This will never go anywhere.
The main reason being that the hardware peripheral support wil be totally out of whack (video cards, media drives, etc.). Apple has complete control over such things, so it's fairly easy for them to virtually guarantee compliance and operability. PC users are still plagued with major headaches for such things. To add an emulator on top of that can only mean trouble.
For example, I want to see someone use Toast via the emulator on an uber-cheap CD burner. Or watch their video card give the emulator's OpenGL fits. Or try burning DVDs with iDVD or DVDSP. Or print to a parallel printer.
The other reason this will never go anywhere is that there simply is no demand for this product. Yes, there are really compelling products/software these days for the Mac exclusively (Final Cut, iLife series, Motion, Shake, etc.). But you're not going to want to emulate those things. Additionally, those apps tend to be for users that actually make money with them, therefore they can easily justify the expense of buying a real Mac. Kepp in mind, we Mac users typically run VPC because we HAVE to, not because we want to. Admittedly, multi-platform testing is a very legitimate use of an emulator.
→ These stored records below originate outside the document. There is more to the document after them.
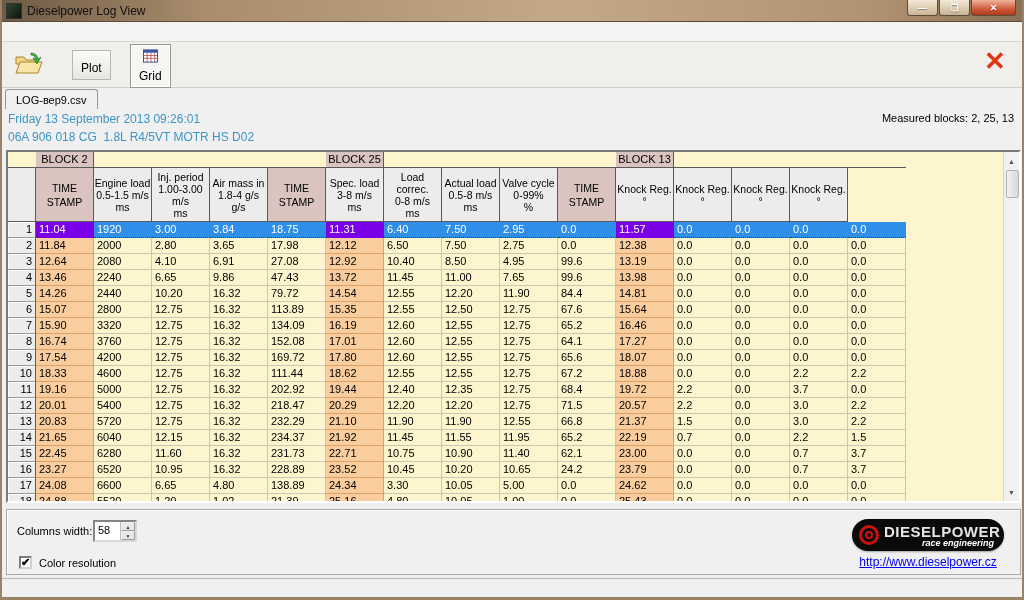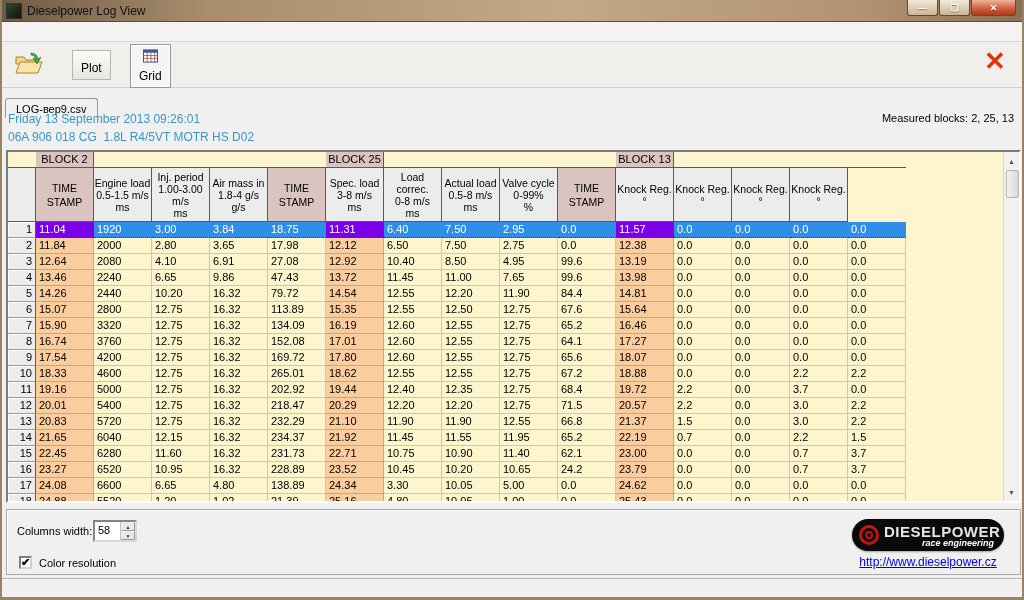--- a/index.html
+++ b/index.html
@@ -35,21 +35,21 @@
     border:1px solid #b8b6b0;background:linear-gradient(#fbfbfa,#e8e6e1);font-size:12px;flex-direction:column;}
   .tbtn.plot{left:70px;top:8px;height:20px;}
   .tbtn.grid{left:128px;top:2px;height:34px;background:#f6f5f3;border:1px solid #9a9892;box-shadow:inset 0 0 0 1px #fff;}
   .tool-exit{position:absolute;right:12px;top:4px;width:30px;height:30px;display:flex;align-items:center;justify-content:center;
     color:#e0330e;font-size:26px;font-weight:bold;line-height:1;}
 
   
   .tabrow{position:absolute;left:0;top:88px;width:100%;height:20px;}
   .tab{position:absolute;left:3px;top:1px;height:19px;padding:0 10px;background:#f0f0f0;
     border:1px solid #9a9892;border-bottom:none;border-radius:3px 3px 0 0;
-    display:flex;align-items:center;font-size:11px;margin-top:9px;}
+    display:flex;align-items:center;font-size:11px;}
 
   
   .infoband{position:absolute;left:0;top:108px;width:100%;height:40px;}
   .info-line{position:absolute;left:6px;color:#3e95c5;font-size:12px;white-space:pre;}
   .info-line.l1{top:4px;}
   .info-line.l2{top:22px;}
   .measured{position:absolute;right:8px;top:4px;color:#000;font-size:11px;}
 
   
   .gridbox{position:absolute;left:4px;top:150px;width:1015px;height:353px;
@@ -441,21 +441,21 @@
           <div class="dcell">0.0</div>
           <div class="dcell">0.0</div>
           <div class="dcell">0.0</div>
         </div>
         <div class="grow data-row">
           <div class="rn">10</div>
           <div class="dcell ts">18.33</div>
           <div class="dcell">4600</div>
           <div class="dcell">12.75</div>
           <div class="dcell">16.32</div>
-          <div class="dcell">265.01</div>
+          <div class="dcell">111.44</div>
           <div class="dcell ts">18.62</div>
           <div class="dcell">12.55</div>
           <div class="dcell">12.55</div>
           <div class="dcell">12.75</div>
           <div class="dcell">67.2</div>
           <div class="dcell ts">18.88</div>
           <div class="dcell">0.0</div>
           <div class="dcell">0.0</div>
           <div class="dcell">2.2</div>
           <div class="dcell">2.2</div>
But I just can't believe there is enough interest in, say, making sure the web page looks right on the Mac, to suport such a product.
Another reason is licensing. I don't know how all that works, but I've got to believe Apple would crush this product like a grape if push comes to shove.
Having said all that, if by some miracle they can actually get this emulator to run just as well as running it on a native box, and Apple lets them do it
well then, that's whole different ball game. Too bad it will never happen. Ever.